EXERCISE OBJECTIVE
Collect all lines below with the string "totaalrenovaties".

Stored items
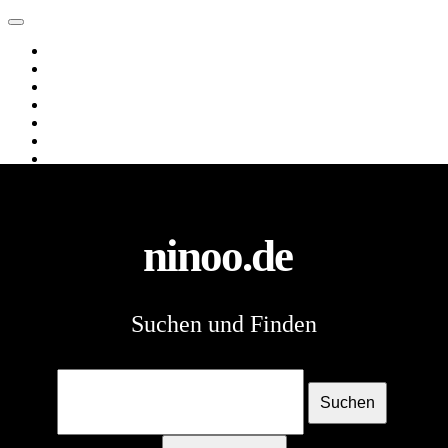
ninoo.de
Web
Images
Videos
News
Webverzeichnis
Shopping
Spiele
ninoo.de
Suchen und Finden
Suchen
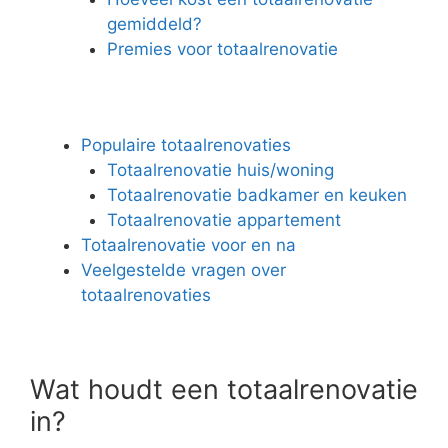
gemiddeld?
Premies voor totaalrenovatie
Populaire totaalrenovaties
Totaalrenovatie huis/woning
Totaalrenovatie badkamer en keuken
Totaalrenovatie appartement
Totaalrenovatie voor en na
Veelgestelde vragen over
totaalrenovaties
Wat houdt een totaalrenovatie
in?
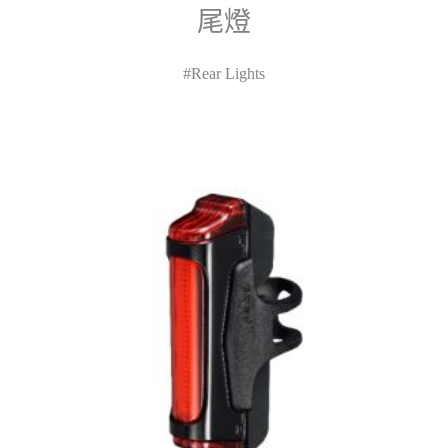
尾燈
#Rear Lights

RESPONSE TO THE EXERCISE
Populaire totaalrenovaties
totaalrenovaties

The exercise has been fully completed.